The father was expounding on all the “unbelievable” things that needed to have occurred for Schoolbook Depository Employee Lee Harvey Oswald to have acted alone in the killing of John F. Kennedy: that he “didn’t have enough time” to fire all the shots; that he made his way from the sixth-floor sniper’s nest to a lunchroom several floors below without anyone seeing him; that he left his workplace and made his way to the Texas theatre where he was apprehended by police, in twelve minutes “when it could not have been reached on foot in less than sixteen minutes”, and so on. 

Earlier, at the corner of Elm and Houston streets, almost directly below the window where Oswald shot Kennedy, I was approached by a rather slovenly looking man who said he was from Florida. 

He said that, he too was visiting Dealey Plaza for the first time. 

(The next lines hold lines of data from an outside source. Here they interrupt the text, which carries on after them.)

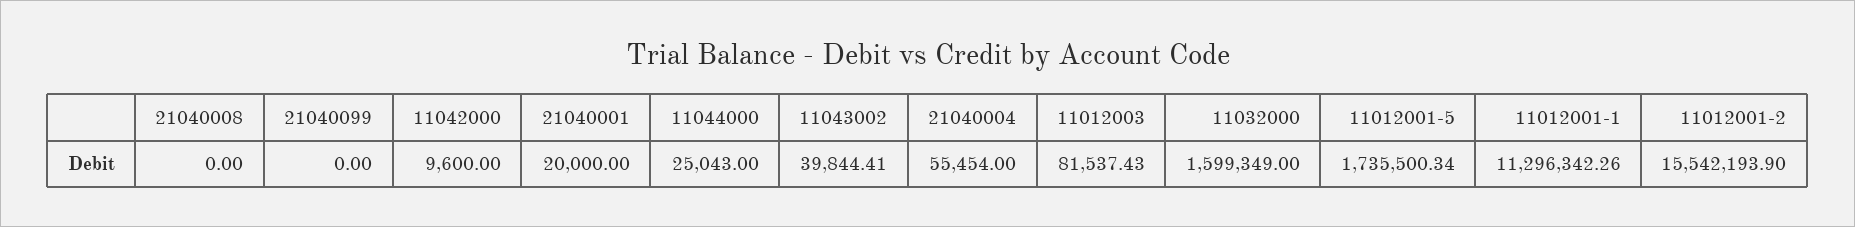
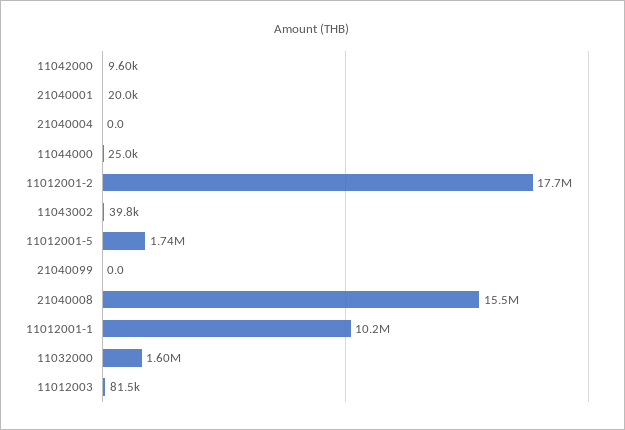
21040008: 0 -> 15500000
21040004: 55454 -> 0
11012001-1: 11296342.26 -> 10200000
11012001-2: 15542193.9 -> 17700000

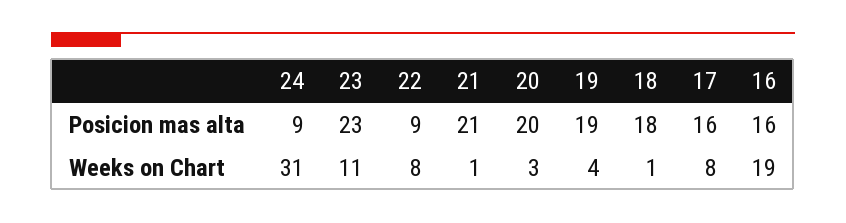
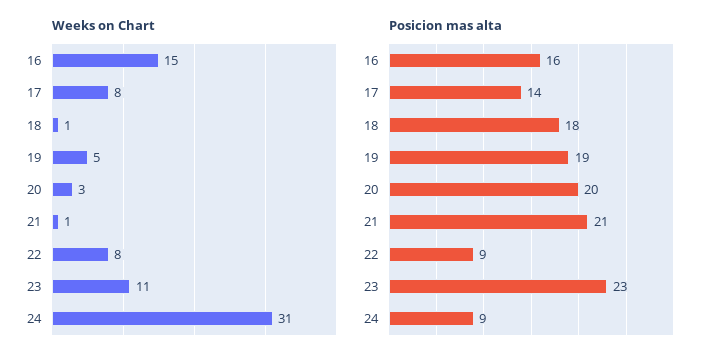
Posicion mas alta, 17: 16 -> 14
Weeks on Chart, 19: 4 -> 5
Weeks on Chart, 16: 19 -> 15

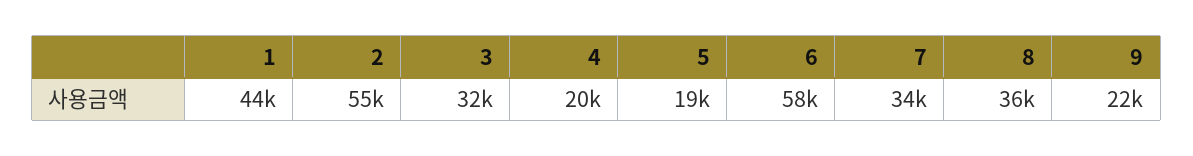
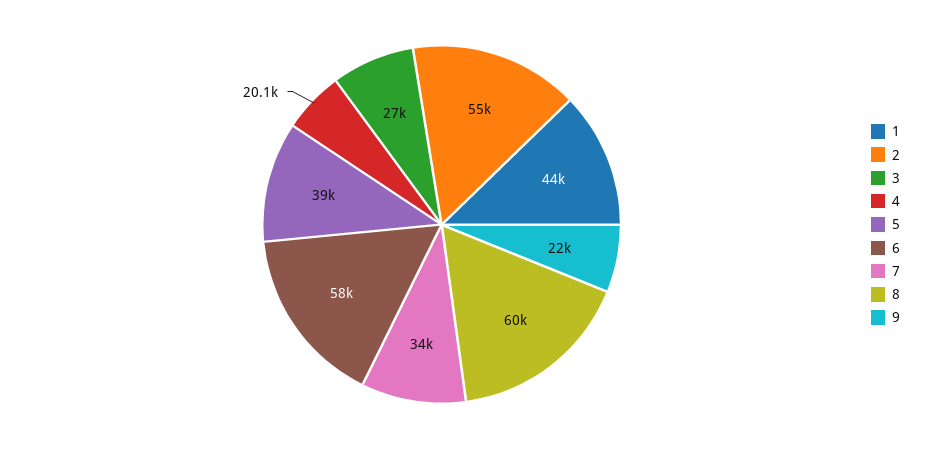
3: 32000 -> 27000
5: 19000 -> 39000
8: 36000 -> 60000

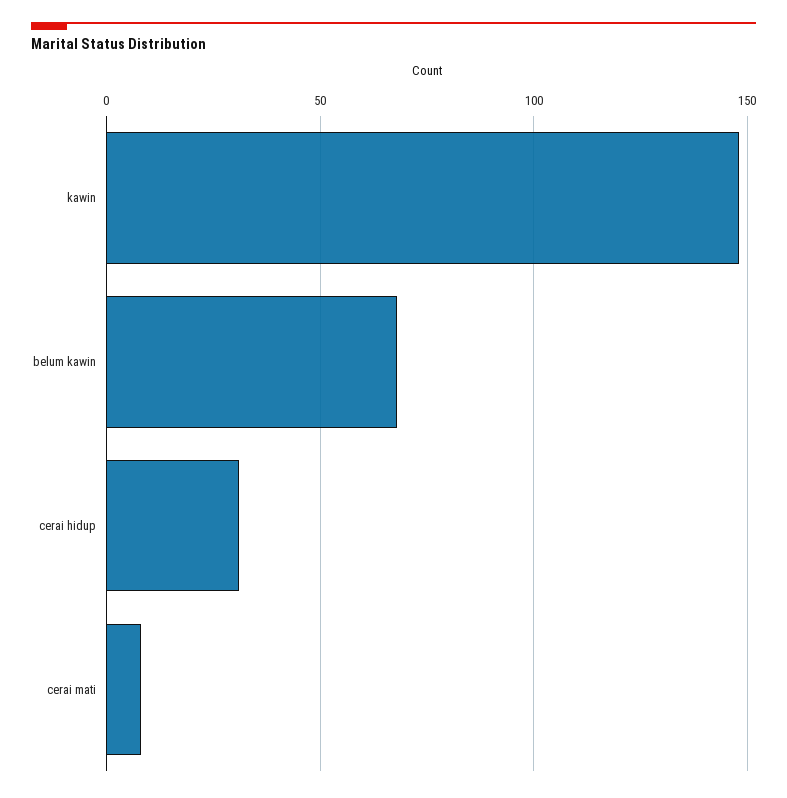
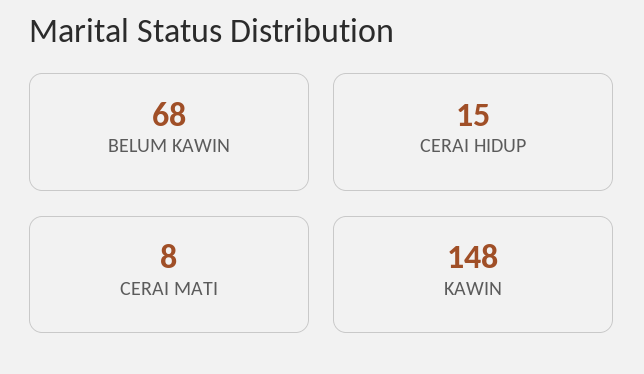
cerai hidup: 30 -> 15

I didn’t tell him my beliefs about the assassination, but he clearly thought that were was a conspiracy in the murder, as well. 

“I’ve just been under that bridge”, the Floridian said, referring to the railway crossing marking the border of Dealey Plaza, where Elm street ends. 

“I saw a bullet hole there”, he went on. “I betcha it came from the second gunman,” speaking of yet another second gunman that was allegedly situated on the rail-bridge itself, or else within the underpass where the presidential limousine went on the way to Parkland hospital. 

He remained convinced of this, in spite of my objection that the assassination occurred more than half a century ago, and that there could have been dozens or hundreds of shootings in that place, in the meantime. “The bullet hole looks like it was fifty years old”, he retorted.